È l’estate del 2005. Siamo in Sardegna: Capo d’Orso.
Mare caraibico (più o meno), spiaggia bianca (quasi...), sole accecante. Coppie che giocano a racchettoni con le caviglie nell’acqua, bambini che si rincorrono sulla battigia, adulti che si tuffano tornando bambini, africani che cercano di vendere asciugamani a donne sdraiate... sull’asciugamano, corpi abbronzatissimi lucidi d’olio, tressette, scopone e scala sui tavolini del baracchino, musica tunz tunz da una radio in lontananza e coccobello coccobello che aleggia su tutto e tutti.
E poi ci sono io, Chiara, la ragazza grassottella seduta sotto l’ombrellone in terza fila.
Ho detto grasottella? Mi correggo prego: leggermente sovrappeso.

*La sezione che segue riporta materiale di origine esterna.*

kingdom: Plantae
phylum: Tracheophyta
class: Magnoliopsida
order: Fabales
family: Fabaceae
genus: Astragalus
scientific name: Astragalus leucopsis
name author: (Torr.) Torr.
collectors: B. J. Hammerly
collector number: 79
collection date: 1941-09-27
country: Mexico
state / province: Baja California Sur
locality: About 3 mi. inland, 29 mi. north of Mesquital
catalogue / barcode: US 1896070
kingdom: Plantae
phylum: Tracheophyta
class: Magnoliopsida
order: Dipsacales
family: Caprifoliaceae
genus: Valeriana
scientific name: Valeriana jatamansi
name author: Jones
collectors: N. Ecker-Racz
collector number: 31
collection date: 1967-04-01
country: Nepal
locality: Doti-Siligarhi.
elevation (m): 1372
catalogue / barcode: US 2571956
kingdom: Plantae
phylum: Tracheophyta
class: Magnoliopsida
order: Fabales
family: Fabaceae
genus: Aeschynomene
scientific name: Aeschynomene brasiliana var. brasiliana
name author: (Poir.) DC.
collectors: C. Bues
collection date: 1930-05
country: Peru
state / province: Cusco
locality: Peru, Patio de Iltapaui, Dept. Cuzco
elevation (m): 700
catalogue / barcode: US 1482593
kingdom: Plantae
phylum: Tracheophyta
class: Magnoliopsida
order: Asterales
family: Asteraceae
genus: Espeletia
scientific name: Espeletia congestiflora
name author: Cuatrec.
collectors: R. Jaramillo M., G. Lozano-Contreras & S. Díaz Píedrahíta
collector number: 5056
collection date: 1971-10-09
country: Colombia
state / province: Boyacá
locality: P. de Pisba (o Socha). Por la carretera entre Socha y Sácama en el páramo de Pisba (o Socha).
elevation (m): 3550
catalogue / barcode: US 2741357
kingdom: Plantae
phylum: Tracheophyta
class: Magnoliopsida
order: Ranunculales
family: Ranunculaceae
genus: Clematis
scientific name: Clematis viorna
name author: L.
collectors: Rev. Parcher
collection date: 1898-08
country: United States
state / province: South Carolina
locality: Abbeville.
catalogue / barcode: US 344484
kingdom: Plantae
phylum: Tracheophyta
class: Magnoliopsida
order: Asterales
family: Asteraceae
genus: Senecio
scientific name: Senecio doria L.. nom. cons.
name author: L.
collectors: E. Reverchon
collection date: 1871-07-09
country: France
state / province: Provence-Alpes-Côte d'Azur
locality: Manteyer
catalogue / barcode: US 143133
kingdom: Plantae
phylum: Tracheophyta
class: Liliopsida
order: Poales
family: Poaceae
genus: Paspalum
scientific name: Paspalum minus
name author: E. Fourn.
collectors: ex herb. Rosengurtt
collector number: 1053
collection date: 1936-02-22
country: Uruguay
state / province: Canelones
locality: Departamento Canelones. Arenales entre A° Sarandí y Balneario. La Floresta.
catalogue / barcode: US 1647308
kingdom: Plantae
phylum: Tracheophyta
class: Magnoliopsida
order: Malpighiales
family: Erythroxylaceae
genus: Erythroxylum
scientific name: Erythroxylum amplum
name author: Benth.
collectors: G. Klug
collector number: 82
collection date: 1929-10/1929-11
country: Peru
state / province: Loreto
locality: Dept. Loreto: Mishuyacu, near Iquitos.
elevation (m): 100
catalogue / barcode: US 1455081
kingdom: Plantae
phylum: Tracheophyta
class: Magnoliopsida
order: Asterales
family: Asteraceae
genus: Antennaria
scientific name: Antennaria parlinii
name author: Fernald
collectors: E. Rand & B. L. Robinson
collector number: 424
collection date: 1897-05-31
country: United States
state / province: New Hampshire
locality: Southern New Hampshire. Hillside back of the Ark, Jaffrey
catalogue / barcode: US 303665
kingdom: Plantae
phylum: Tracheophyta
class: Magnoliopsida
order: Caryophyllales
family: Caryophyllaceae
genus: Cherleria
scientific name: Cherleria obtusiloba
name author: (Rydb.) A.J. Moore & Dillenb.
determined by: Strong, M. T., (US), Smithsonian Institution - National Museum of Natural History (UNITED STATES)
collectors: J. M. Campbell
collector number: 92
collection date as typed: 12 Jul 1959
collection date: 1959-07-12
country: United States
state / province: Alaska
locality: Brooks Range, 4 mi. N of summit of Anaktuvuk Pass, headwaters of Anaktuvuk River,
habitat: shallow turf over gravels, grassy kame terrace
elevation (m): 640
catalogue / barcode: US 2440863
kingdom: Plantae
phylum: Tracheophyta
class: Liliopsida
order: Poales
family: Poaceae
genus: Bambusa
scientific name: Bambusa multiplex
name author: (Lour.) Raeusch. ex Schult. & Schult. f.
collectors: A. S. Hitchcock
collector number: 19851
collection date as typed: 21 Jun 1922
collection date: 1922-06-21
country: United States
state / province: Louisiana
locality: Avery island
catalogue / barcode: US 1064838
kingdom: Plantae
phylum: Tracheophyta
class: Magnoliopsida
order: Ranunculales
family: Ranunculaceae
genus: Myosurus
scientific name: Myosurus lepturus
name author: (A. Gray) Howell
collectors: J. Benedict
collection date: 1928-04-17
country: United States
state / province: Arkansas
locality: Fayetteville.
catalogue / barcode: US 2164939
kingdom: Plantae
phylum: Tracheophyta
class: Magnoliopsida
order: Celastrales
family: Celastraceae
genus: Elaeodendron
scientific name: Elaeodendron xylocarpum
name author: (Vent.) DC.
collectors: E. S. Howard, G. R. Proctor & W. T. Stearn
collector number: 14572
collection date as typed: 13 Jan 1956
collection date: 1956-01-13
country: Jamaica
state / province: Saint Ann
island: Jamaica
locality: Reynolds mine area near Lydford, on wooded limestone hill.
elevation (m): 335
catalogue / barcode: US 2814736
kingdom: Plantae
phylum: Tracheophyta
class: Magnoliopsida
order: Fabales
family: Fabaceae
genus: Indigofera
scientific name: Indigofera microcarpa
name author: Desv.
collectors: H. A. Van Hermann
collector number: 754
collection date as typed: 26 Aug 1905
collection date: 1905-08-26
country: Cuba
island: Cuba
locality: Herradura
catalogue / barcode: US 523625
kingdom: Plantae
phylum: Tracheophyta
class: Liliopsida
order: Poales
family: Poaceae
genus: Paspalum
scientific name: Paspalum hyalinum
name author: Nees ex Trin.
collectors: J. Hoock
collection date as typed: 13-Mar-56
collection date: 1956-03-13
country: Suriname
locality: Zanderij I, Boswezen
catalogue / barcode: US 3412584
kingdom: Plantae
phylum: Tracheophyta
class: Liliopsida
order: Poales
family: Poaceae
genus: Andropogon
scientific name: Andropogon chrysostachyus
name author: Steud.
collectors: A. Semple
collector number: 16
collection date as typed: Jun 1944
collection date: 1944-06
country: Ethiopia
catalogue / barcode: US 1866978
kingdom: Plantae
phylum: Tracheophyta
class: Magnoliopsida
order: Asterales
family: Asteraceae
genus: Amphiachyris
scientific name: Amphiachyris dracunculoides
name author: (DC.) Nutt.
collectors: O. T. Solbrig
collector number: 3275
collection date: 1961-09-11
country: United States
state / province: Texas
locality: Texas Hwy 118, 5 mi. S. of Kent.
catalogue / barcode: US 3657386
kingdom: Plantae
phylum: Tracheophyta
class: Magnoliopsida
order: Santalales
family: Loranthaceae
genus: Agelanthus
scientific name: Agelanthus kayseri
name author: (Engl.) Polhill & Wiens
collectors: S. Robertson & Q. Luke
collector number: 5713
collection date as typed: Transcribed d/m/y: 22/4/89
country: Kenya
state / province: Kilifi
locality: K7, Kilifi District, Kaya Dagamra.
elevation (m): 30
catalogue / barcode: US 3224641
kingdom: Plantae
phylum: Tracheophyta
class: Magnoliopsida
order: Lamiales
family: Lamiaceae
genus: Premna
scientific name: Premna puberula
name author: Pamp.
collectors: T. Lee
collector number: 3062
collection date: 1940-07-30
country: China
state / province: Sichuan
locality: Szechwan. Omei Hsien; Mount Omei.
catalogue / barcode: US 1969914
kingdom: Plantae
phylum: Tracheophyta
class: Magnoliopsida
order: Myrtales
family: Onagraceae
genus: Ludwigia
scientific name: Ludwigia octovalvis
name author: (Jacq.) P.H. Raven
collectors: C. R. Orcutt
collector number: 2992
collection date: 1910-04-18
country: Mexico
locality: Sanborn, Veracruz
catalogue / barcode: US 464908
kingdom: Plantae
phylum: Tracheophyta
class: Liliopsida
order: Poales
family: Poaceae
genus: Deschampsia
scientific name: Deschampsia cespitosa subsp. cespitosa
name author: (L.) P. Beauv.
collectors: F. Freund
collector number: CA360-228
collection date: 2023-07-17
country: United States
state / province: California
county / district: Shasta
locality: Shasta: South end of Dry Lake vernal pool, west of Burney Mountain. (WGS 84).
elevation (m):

Comunque sia, ho davanti quindici giorni di meritato relax con le amiche.
Finalmente inizia la vacanza!
«Chiara! Affittiamo le bici e andiamo a cercare qualche spiaggetta nascosta?»
«Le bici? Ma no dài, stai scherzando?! Sono stanchissima.»
«Chiara, prendiamo il pedalò e arriviamo fino all’isolotto?»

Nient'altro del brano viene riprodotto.